Mendoza line -- A batting average of around .200.
moon shot -- A very long, high home run.
nail down -- As in "nail down a victory." Refers to a relief pitcher finishing off the game.
on the screws -- When a batter hits the ball hard. Also "on the button."
outfo – An outfielder
painting the black -- When a pitcher throws the ball over the edge of the plate.
pea -- A ball traveling at high speed, either batted or thrown.
pepper -- Pepper is a common pre-game exercise where one player bunts brisk grounders and line drives to a group of fielders who are standing about 20 feet away. The fielders try to throw it back as quickly as possible. The batter hits the return throw. (Some ballparks ban pepper games because wild pitches could land in the stands and injure spectators).
pick -- A good defensive play by an infielder on a ground ball. Also a shortened version of "pick-off."
pickle -- A rundown.
punchout -- A strikeout.
rhubarb -- A fight or scuffle.
ribbie -- Another way of saying RBI. Also "ribeye."
rope -- A hard line drive hit by a batter. Also "frozen rope."
rubber game -- The deciding game of a series.
run-down -- When a baserunner gets caught between bases by the fielders.
Ruthian -- With great power.
seeing-eye single -- A soft ground ball that finds its way between infielders for a base hit.

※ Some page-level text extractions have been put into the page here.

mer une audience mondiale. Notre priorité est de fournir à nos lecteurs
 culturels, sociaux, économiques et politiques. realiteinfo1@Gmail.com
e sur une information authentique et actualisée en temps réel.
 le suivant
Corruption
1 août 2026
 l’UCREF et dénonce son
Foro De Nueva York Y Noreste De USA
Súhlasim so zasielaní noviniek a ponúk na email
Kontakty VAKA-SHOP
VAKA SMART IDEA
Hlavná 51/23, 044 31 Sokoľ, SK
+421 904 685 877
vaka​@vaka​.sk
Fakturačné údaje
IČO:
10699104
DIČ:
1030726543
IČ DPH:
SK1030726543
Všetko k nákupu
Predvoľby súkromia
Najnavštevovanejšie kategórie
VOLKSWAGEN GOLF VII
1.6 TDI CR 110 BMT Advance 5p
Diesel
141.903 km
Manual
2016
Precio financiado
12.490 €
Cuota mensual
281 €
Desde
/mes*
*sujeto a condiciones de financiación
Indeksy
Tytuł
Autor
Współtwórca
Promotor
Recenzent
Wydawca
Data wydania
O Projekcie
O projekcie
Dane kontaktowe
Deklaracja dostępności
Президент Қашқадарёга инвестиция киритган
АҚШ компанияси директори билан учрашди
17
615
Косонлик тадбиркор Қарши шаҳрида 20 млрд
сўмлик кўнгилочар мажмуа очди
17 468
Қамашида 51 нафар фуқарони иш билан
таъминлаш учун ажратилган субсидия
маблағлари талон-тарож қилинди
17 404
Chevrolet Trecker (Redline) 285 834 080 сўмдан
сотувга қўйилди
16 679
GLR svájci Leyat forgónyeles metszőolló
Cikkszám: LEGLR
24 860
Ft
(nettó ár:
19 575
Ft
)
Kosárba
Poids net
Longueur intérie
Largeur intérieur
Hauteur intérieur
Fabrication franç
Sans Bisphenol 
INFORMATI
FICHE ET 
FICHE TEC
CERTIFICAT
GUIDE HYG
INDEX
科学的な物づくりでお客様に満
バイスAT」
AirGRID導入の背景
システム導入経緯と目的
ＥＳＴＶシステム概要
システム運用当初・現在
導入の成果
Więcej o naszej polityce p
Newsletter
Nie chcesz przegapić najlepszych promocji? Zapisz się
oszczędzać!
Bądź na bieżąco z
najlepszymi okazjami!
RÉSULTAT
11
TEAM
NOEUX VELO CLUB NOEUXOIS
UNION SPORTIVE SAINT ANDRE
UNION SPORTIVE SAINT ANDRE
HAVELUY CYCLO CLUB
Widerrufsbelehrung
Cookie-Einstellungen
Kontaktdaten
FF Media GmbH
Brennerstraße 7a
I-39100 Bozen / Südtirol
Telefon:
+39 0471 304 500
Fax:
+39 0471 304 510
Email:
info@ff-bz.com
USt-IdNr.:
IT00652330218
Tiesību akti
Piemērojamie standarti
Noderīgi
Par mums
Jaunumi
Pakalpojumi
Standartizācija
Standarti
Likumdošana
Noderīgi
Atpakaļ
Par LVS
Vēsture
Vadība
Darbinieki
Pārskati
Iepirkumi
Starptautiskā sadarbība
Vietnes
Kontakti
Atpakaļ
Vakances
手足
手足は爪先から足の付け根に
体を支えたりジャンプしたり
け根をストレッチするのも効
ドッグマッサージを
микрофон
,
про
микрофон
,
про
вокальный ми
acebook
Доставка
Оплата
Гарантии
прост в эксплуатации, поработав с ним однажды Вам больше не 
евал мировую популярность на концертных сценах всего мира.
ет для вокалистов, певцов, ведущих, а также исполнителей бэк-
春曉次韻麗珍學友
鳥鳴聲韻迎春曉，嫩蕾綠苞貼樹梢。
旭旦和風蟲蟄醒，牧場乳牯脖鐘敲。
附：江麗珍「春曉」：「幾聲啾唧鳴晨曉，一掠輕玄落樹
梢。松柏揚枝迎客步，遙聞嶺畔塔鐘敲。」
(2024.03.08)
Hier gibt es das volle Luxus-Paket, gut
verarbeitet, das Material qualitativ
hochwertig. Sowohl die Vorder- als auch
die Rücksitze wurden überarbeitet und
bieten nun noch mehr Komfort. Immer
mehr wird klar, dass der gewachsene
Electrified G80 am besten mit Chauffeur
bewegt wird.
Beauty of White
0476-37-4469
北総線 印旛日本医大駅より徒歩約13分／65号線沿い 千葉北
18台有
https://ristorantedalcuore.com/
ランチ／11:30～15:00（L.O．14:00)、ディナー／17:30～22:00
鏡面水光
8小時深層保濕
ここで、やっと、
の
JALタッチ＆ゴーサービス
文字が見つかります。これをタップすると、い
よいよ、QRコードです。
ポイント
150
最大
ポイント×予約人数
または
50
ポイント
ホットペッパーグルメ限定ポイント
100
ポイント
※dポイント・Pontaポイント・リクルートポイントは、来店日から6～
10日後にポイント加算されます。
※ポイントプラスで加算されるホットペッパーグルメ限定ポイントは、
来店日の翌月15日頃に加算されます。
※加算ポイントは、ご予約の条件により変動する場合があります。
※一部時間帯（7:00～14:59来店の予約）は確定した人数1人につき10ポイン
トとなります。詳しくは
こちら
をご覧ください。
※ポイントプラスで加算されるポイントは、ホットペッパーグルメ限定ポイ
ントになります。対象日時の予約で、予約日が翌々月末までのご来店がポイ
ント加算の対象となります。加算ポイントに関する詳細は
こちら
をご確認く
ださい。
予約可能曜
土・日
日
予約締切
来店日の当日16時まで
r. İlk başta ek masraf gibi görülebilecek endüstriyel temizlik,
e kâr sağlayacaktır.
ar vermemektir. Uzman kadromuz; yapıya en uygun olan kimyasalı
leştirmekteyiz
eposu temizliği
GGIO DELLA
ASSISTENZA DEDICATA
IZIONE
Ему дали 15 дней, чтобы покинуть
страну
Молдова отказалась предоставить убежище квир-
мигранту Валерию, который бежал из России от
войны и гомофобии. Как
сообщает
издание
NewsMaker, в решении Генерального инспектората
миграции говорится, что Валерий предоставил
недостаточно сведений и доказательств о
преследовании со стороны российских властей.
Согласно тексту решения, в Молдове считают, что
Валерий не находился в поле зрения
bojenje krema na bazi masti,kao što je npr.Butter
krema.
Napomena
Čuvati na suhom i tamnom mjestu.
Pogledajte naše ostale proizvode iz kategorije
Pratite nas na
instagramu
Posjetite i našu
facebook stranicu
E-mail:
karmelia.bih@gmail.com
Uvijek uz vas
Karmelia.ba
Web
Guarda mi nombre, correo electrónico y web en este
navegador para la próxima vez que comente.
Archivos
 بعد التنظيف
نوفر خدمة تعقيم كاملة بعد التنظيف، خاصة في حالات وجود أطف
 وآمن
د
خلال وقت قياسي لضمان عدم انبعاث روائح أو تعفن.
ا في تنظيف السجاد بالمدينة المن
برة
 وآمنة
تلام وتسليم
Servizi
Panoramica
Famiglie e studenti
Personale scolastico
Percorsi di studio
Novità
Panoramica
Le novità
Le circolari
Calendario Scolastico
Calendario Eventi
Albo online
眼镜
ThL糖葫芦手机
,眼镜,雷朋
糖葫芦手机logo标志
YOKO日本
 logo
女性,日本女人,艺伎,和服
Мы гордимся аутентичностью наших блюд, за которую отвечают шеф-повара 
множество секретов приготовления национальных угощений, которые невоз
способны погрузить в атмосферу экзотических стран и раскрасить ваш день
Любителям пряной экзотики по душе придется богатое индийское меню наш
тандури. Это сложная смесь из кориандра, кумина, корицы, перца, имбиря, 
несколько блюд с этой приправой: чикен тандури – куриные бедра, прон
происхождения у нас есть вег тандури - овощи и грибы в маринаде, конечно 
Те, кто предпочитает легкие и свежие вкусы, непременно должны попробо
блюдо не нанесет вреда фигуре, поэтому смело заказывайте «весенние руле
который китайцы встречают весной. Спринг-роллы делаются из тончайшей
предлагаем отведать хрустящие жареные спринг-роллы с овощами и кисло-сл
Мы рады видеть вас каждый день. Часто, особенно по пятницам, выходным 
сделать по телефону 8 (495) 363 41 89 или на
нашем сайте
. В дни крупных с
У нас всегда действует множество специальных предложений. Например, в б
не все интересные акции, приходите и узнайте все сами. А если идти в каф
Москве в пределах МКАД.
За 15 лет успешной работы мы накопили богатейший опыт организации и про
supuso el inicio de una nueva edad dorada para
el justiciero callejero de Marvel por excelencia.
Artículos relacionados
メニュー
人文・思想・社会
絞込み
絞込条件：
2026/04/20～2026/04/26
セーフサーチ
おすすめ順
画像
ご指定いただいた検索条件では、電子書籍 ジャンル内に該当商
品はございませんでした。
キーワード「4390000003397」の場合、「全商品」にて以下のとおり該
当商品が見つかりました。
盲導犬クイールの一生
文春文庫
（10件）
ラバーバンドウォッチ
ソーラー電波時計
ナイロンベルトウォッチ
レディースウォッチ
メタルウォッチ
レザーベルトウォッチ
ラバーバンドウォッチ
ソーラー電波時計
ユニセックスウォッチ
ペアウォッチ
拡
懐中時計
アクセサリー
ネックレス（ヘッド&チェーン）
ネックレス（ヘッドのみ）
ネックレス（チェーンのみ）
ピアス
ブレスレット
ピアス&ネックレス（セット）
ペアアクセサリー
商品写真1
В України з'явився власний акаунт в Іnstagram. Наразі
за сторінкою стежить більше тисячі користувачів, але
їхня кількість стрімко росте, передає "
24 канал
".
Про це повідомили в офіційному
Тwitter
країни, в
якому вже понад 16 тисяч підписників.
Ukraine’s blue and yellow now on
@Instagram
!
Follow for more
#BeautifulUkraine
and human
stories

set-up man -- A relief pitcher who usually enters the game in the 7th or 8th inning.
shoestring catch -- A running catch made just above the fielder's shoetops.
show-up – Embarrass another player or umpire.
southpaw -- A left-handed pitcher.
splitter or splitty – A split-fingered fastball.
steak – Another term for run batted in.
sweet spot -- The part of the bat just a few inches from the barrel.
table setter -- Batter whose job is to get on base for other hitters to drive him in. Usually a leadoff or No. 2 hitter.
tape-measure blast -- An extremely long home run.
tater -- A home run.
Texas Leaguer -- A bloop hit that drops between an infielder and outfielder.
tools of ignorance -- Catcher's equipment.
touch 'em all -- Hitting a home run (touching all the bases).
tweener – A hit that falls between outfielders.
twin killing -- A double play.
Uncle Charlie -- Curve ball.
utility player -- A player who fills in at many positions.
whacker – Umpire’s term for bang-bang play.
wheelhouse -- A hitter's power zone. Usually a pitch waist-high and over the heart of the plate.
wheels -- A ballplayer's legs.
whiff -- Strikeout.
yakker -- Curve ball.
These and more can be found in baseball’s book of unwritten rules. I think it’s stored in the basement of Abner Doubleday’s former home.